The rest of the journey was uneventful with the exception of it getting progressively warmer as we drove nearer and nearer to the Equator. I woke up at least twice just because I was too warm! Certainly this is a weird feeling to me having been anything except too warm at night in Musanze these past few weeks! Walking off the bus, my knees felt a little wobbly from being in one position for so long- cowboy boots are bit unforgiving in that way, but Aunt Dale’s boots have the dirt of 4 countries on their soles now! Having been from the USA and gone to Rwanda, Burundi and Uganda, they were definitely made for walking. And of course, that’s just what they’ll do. So getting off the bus, these poor boots of mine were hoping to hop a moto and go straight to Red Chilli Hideaway, but I wanted to find a moto drive that would be at least a little safer than most, and my judge of that is a helmet. Some moto (or boda boda) drivers have it on at all times on their bike others, have it bungee chorded to their non-functioning dash protecting a whole lot of nothing. Just preventing their bike from being impounded, rather than their heads.

Today, finding a ‘safer’ driver was near impossible and when I did finally find one, he didn’t know where Red Chilli was. Lovely. So I kept walking, and finally talked to a group large enough that a non-boda driver chimed in knowing where it was. As soon as the explanation was given, half the stage was offering me a ride there, but at 10,000 shillings I was not about to do that! Tops it should have been 5000 with the “muzngu tax.” As I found this out later, I was even gladder to have opted for the matatu at 1000 shillings. It took me into the suburb where Red Chilli was located and then a moto took me the rest of the way for another 1500- not quite bargaining, but in the midst of rush hour, to a place I had never been, I would say I didn’t do half bad. A slight bruise on my neck (from my duffle not an accident) later I was curled up in a chair with free wifi and a bottom bunk.  Much needed after the long day of travel and the chaos that was rush hour traffic- from ambulance sirens blaring to bodas speeding by on the sidewalks, I couldn’t believe how hectic it was for what must have been 4 o’clock or thereabouts.

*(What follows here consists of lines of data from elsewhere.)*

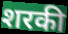
शरकी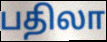
பதிலா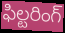
ఫిల్టరింగ్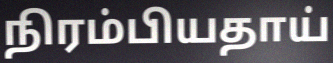
நிரம்பியதாய்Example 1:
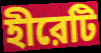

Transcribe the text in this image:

হীরেটি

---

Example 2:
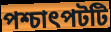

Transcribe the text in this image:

পশ্চাৎপটটি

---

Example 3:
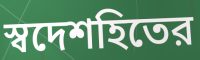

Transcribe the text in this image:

স্বদেশহিতের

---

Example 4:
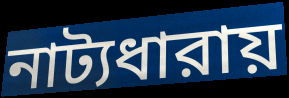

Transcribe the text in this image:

নাট্যধারায়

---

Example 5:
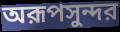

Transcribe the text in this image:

অরূপসুন্দরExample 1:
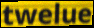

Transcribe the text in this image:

twelue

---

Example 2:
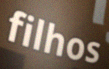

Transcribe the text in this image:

filhos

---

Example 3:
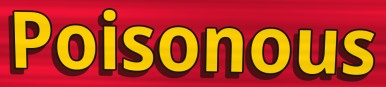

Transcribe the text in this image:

Poisonous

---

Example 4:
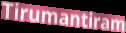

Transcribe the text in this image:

Tirumantiram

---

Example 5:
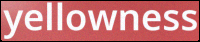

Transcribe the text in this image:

yellowness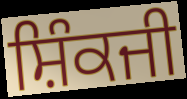
ਸ਼ਿੰਕਜੀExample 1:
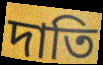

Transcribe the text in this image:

দাতি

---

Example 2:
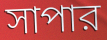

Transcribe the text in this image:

সাপার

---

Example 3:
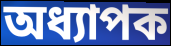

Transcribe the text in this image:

অধ্যাপক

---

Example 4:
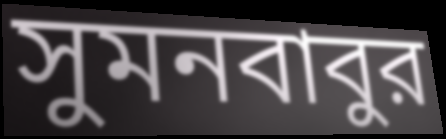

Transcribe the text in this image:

সুমনবাবুর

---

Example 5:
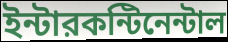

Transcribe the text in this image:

ইন্টারকন্টিনেন্টালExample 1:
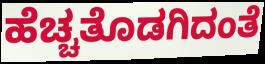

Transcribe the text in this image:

ಹೆಚ್ಚತೊಡಗಿದಂತೆ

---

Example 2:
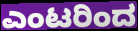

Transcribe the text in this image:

ಎಂಟರಿಂದ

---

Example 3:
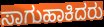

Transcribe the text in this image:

ಸಾಗುಹಾಕಿದರು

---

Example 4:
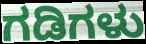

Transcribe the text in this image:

ಗಡಿಗಳು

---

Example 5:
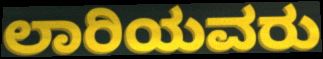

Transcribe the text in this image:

ಲಾರಿಯವರು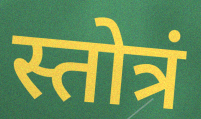
स्तोत्रंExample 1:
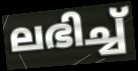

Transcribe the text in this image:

ലഭിച്ച്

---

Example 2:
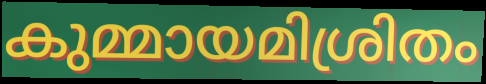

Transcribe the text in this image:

കുമ്മായമിശ്രിതം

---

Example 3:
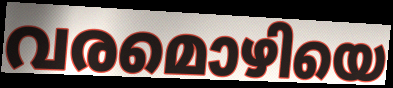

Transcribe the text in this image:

വരമൊഴിയെ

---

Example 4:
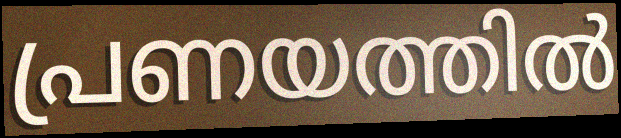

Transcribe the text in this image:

പ്രണയത്തിൽ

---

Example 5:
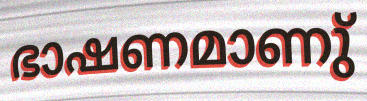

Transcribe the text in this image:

ഭാഷണമാണു്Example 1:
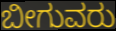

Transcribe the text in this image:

ಬೀಗುವರು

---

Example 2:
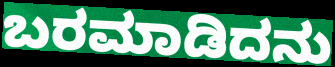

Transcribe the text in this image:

ಬರಮಾಡಿದನು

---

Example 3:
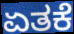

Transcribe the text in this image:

ಏತಕೆ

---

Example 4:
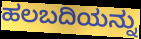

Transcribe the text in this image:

ಹಲಬದಿಯನ್ನು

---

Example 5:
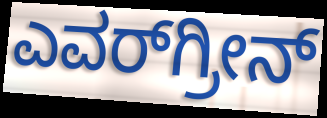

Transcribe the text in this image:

ಎವರ್‌ಗ್ರೀನ್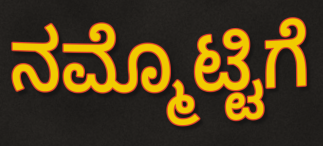
ನಮ್ಮೊಟ್ಟಿಗೆ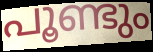
പൂണ്ടുംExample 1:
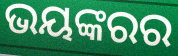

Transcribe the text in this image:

The rest of the evening involved a drink and some serious emailing, a skype call with mom, Scott and Thomas (one of my Ugandan homestay brothers). It was also the first time I have been surrounded by such a large number of muzngus (the place was swarming with them! While it is a little shame to pay for housing when you have family in town, I was glad to have given him this evening to himself, since he returned from some trip this past week tonight as well. After a yummy pizza (not to expensive either) I took a modified shower (aka out of the wall spout rather than the shower head which had no pressure) and then headed to bed mosquito net down and ready for some decent rest in some clean sheets. Welcome back to Kampala, land of mosquitos, music and crazy driving…oh, and note to self, you’ll always need more airtime!